Aunt Olivia, pouring a third reckless cup of coffee, said: "It won't be easy after you have lived in luxury."
"There's the luxury of a mind at ease," Hildegarde said staunchly.
They gazed at her with admiration. She seemed so strong and sure. Yet she was slender as a willow, a slip of a thing, almost a child.
It was significant that, throughout the whole conversation there had been no mention of Crispin. They had not seemed to avoid it.
But they had avoided it. And now out of a silence in which they heard the beating of the rain, the howling of the wind, Aunt Catherine said, "Does Crispin know that you've left your father?"
"No. I am going to write to him tonight."
It was a simple statement, but something in her voice seemed to open to the two old women the gate of romance, as Crispin had opened it when he had talked to them. And as they listened they did not feel barred out of her paradise as those two dark men had felt on the morning she had left Round Hill. They had rather a sense of being included in this miracle which was happening before their eyes.

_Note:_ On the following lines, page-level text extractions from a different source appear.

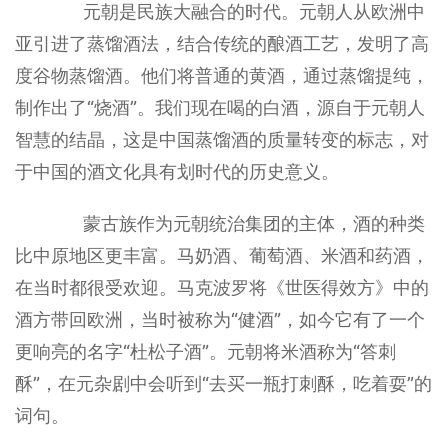
元朝是民族大融合的时代。元朝人从欧洲中
亚引进了蒸馏酒法，结合传统的酿酒工艺，发明了高
度谷物蒸馏酒。他们将普通的黄酒，通过蒸馏提纯，
制作出了“烧酒”。我们现在喝的白酒，源自于元朝人
智慧的结晶，这是中国蒸馏酒的质量转变的标志，对
于中国的酒文化具有划时代的历史意义。
蒙古族作为元朝统治集团的主体，酒的种类
比中原地区更丰富。马奶酒、葡萄酒、米酒和药酒，
在当时都很受欢迎。马克波罗将《世医得效方》中的
酒方带回欧洲，当时被称为“健酒”，如今它有了一个
更响亮的名字“杜松子酒”。元朝将米酒称为“答刺
酥”，在元杂剧中会听到“去买一瓶打刺酥，吃着耍”的
词句。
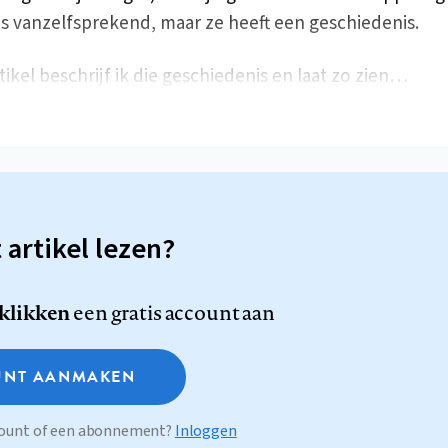
s vanzelfsprekend, maar ze heeft een geschiedenis.
rtikel beschrijf ik die geschiedenis en laat zo zien…
t artikel lezen?
 klikken
een gratis account aan
NT AANMAKEN
ccount of een abonnement?
Inloggen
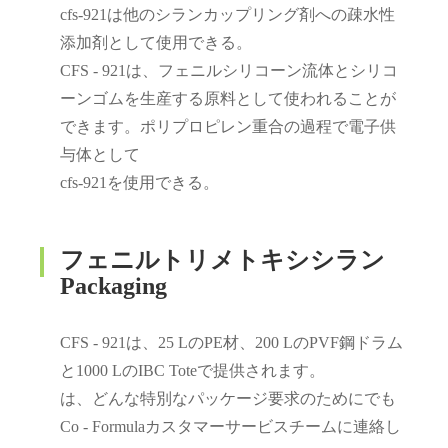
cfs‐921は他のシランカップリング剤への疎水性
添加剤として使用できる。
CFS - 921は、フェニルシリコーン流体とシリコ
ーンゴムを生産する原料として使われることが
できます。ポリプロピレン重合の過程で電子供
与体として
cfs‐921を使用できる。
フェニルトリメトキシシラン
Packaging
CFS - 921は、25 LのPE材、200 LのPVF鋼ドラム
と1000 LのIBC Toteで提供されます。
は、どんな特別なパッケージ要求のためにでも
Co - Formulaカスタマーサービスチームに連絡し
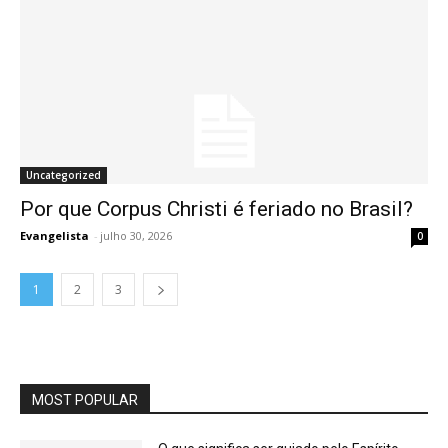
Uncategorized
Por que Corpus Christi é feriado no Brasil?
Evangelista
-
julho 30, 2026
0
1
2
3
MOST POPULAR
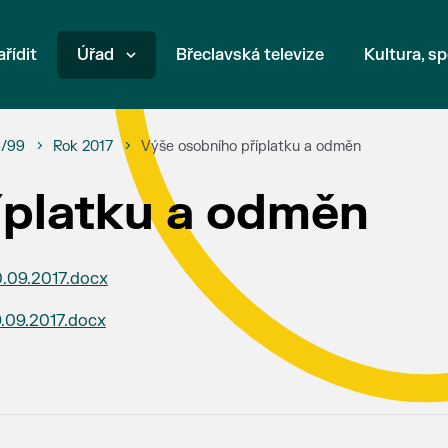
ařídit
Úřad
Břeclavská televize
Kultura, sp
6/99
Rok 2017
Výše osobního příplatku a odměn
íplatku a odměn
0.09.2017.docx
9.09.2017.docx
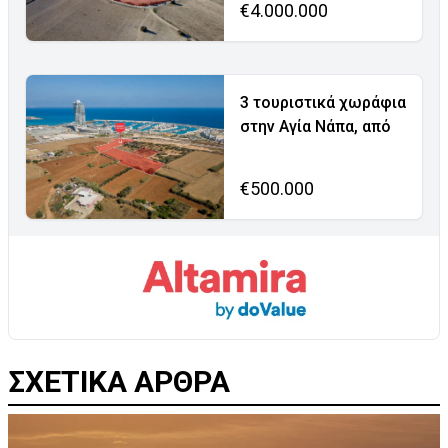
€4.000.000
3 τουριστικά χωράφια
στην Αγία Νάπα, από
€500.000
ΣΧΕΤΙΚΑ ΑΡΘΡΑ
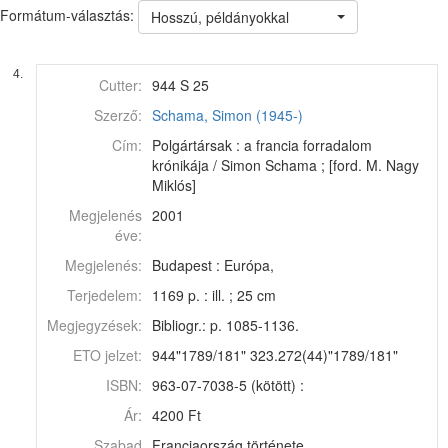
Formátum-választás:
Hosszú, példányokkal
4.
Cutter:
944 S 25
Szerző:
Schama, Simon (1945-)
Cím:
Polgártársak : a francia forradalom
krónikája / Simon Schama ; [ford. M. Nagy
Miklós]
Megjelenés
2001
éve:
Megjelenés:
Budapest : Európa,
Terjedelem:
1169 p. : ill. ; 25 cm
Megjegyzések:
Bibliogr.: p. 1085-1136.
ETO jelzet:
944"1789/181" 323.272(44)"1789/181"
ISBN:
963-07-7038-5 (kötött) :
Ár:
4200 Ft
Szabad
Franciaország története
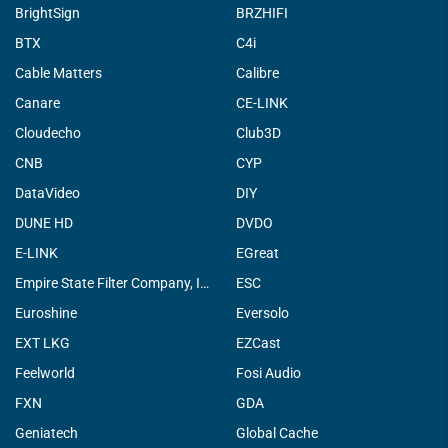
BrightSign
BRZHIFI
BTX
C4i
Cable Matters
Calibre
Canare
CE-LINK
Cloudecho
Club3D
CNB
CYP
DataVideo
DIY
DUNE HD
DVDO
E-LINK
EGreat
Empire State Filter Company, INC.
ESC
Euroshine
Eversolo
EXT LKG
EZCast
Feelworld
Fosi Audio
FXN
GDA
Geniatech
Global Cache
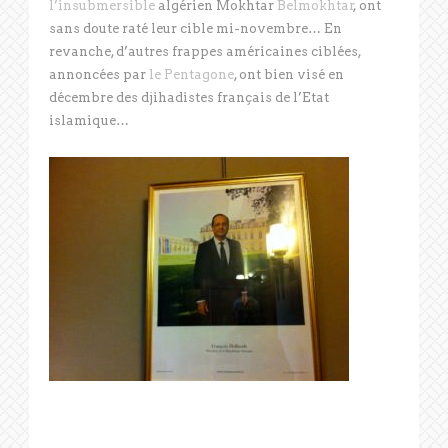
l’insubmersible
algérien Mokhtar
Belmokhtar
, ont
sans doute raté leur cible mi-novembre… En
revanche, d’autres frappes américaines ciblées,
annoncées par
le Pentagone
, ont bien visé en
décembre des djihadistes français de l’Etat
islamique…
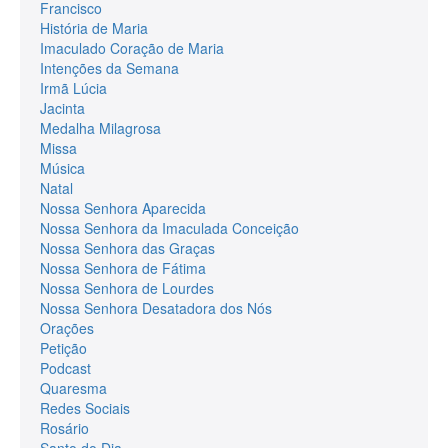
Francisco
História de Maria
Imaculado Coração de Maria
Intenções da Semana
Irmã Lúcia
Jacinta
Medalha Milagrosa
Missa
Música
Natal
Nossa Senhora Aparecida
Nossa Senhora da Imaculada Conceição
Nossa Senhora das Graças
Nossa Senhora de Fátima
Nossa Senhora de Lourdes
Nossa Senhora Desatadora dos Nós
Orações
Petição
Podcast
Quaresma
Redes Sociais
Rosário
Santo do Dia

After Hildegarde went upstairs, they talked of it in low tones. "She's found out that she cares," they told each other, as they made the house fast for the night.
They could hear Hildegarde moving about in her room. It was wonderful how those little echoes of her footsteps broke the loneliness which had bound them for so long.
Longing to hear again that lovely voice, Aunt Olivia called up the stairs: "Have you any ink?"